In the past few years, my new standard is not to eat warm-blooded animals. This so I can indulge in grenouilles and escargots when in France. I think I had turtle or alligator in New Orleans once, too. Part of the reason for this allowance is simply because I like to try local cuisine, but it also fosters camaraderie with my French family.

I’ve been chastened by pointed and persistent questions from both friends and enemies. Why did I wear leather shoes? What about the moths and bugs and rabbits I might kill while driving? I discovered that any attempts at moral purity end in absurdity.

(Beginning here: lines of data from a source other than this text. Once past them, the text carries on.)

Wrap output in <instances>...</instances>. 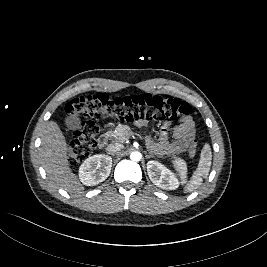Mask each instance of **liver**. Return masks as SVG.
<instances>
[{
  "label": "liver",
  "instance_id": "obj_1",
  "mask_svg": "<svg viewBox=\"0 0 267 267\" xmlns=\"http://www.w3.org/2000/svg\"><path fill=\"white\" fill-rule=\"evenodd\" d=\"M68 145L59 125L49 121L43 131L39 156L49 180L69 193L84 190L69 167Z\"/></svg>",
  "mask_w": 267,
  "mask_h": 267
}]
</instances>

I’ve learned to be pretty quiet and humble about vegetarianism. I don’t want dinner invitations to bring extra work or guilt to my hosts. I’ve seen waiters interrogated and shamed by sanctimonious, strident vegetarians. “Flexitarian” is a term now used to describe all sorts of dietary arrangements. I like it.

You might read this all as a sorry story of sliding toward surrender, an excursus on how time wears down all our youthful ideals. But I hope it is more about finding your way among all of life’s complications, staying faithful without becoming inflexible.

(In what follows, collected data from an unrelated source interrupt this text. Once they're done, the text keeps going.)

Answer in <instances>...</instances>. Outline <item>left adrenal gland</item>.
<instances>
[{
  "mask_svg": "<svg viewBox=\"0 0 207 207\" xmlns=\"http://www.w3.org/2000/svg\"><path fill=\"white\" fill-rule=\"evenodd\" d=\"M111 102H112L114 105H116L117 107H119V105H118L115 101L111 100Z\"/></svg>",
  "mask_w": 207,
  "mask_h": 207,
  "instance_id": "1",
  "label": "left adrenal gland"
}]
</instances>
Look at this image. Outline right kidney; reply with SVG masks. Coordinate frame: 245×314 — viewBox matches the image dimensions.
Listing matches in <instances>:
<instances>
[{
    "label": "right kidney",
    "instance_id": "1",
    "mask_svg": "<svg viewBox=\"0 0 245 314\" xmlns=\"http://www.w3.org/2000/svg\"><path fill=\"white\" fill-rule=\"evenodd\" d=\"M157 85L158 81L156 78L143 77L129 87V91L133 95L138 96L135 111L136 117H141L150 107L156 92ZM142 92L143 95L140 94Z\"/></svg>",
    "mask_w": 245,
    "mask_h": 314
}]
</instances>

I really didn’t make a new year’s resolution this year. But if you did, I hope you keep it for 40+ years—more or less. In that time may you change your resolution a bit, and may your resolution change you.

Steve Mathonnet-VanderWell

Steve Mathonnet-VanderWell is a recently retired minister of the Reformed Church in America. He has been the convener of the Reformed Journal’s daily blog since its inception in 2011. He and his wife, Sophie, reside in Des Moines, Iowa.

6 Comments

  • mstair says:

    Really good stuff. Would have liked to see you address Paul’s comment below about Believers in Community eating distinctive foods …

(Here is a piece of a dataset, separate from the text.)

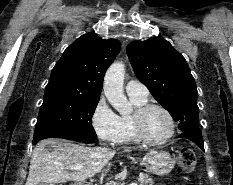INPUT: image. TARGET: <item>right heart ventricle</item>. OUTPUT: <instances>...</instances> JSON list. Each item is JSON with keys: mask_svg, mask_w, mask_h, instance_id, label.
Returning a JSON list of instances; mask_svg holds the SVG:
<instances>
[{"mask_svg": "<svg viewBox=\"0 0 233 185\" xmlns=\"http://www.w3.org/2000/svg\"><path fill=\"white\" fill-rule=\"evenodd\" d=\"M130 100L135 108L147 103V97L141 98L130 96ZM120 120L122 125V133L118 142L123 144L139 143L140 140L137 138L134 131L132 115H122L120 116Z\"/></svg>", "mask_w": 233, "mask_h": 185, "instance_id": "right-heart-ventricle-1", "label": "right heart ventricle"}]
</instances>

    “On one side there is: “How you can you be a minister of the Gospel of Jesus Christ and not believe that people can change?”

    “… consider Saint Paul, perhaps the biggest conversion story of all-time.”

    “It has become part of who I am. I don’t find it a hardship. Over the years, we make so many compromises, throw overboard so many of our ideals, that I like to try to hang on to something, if only symbolically.”

    “But food does not commend us to God; for neither if we eat are we the better, nor if we do not eat are we the worse.
    9 But beware lest somehow this liberty of yours become a stumbling block to those who are weak. … 13 Therefore, if food makes my brother stumble, I will never again eat meat, lest I make my brother stumble.” (1 Corinthians 8: 8-9; 13)

    • Steve Mathonnet- VanderWell says:

      I’m not sure I’m following your inquiry. I trust it is pretty clear that I’m not at all suggesting that all Christians ought, must, or should be vegetarians in some form or another. “The Kingdom of God is not food and drink…” It is something I choose to do. Maybe even my calling or charism. Honestly, from my perspective, there are very few things that are oughts, musts, and shoulds for Christians.

  • Fred D Mueller says:

    Mark Twain said, “No one likes change except a baby with a wet diaper.”

  • Jill Fenske says:

    Nothing pithy to contribute, just looking forward to the half time conversation!

    Thank you.

  • RLG says:

    Hey Steve, sounds like you are really asking, can people change for the good? Can we become better persons? It seems that change in the other direction (change for the worse) is not the problem, it’s change for the better. And maybe the question is also, how much better? Of course perfection is impossible.

    What’s the problem? Isn’t is our sinful nature? All of Adam’s posterity have been credited with Adam’s sin and sinful nature by God at the Fall. Everyone, now, comes into the world with a natural tendency to sin. According to the Bible we are inclined toward sin. So I would imagine we can do good, but its against a natural inclination to sin that we often have to fight to do good.

    So can we change for the good? Sure. Can we be completely good? I doubt it. Even as the Bible teaches, “There is none perfect, no not one.” Or, “all have sinned and fall short…” And of course, according to the Bible, God requires perfection.

    Isn’t that something. God calls us to do the good, but gives us an inclination to do evil. Guaranteed failure.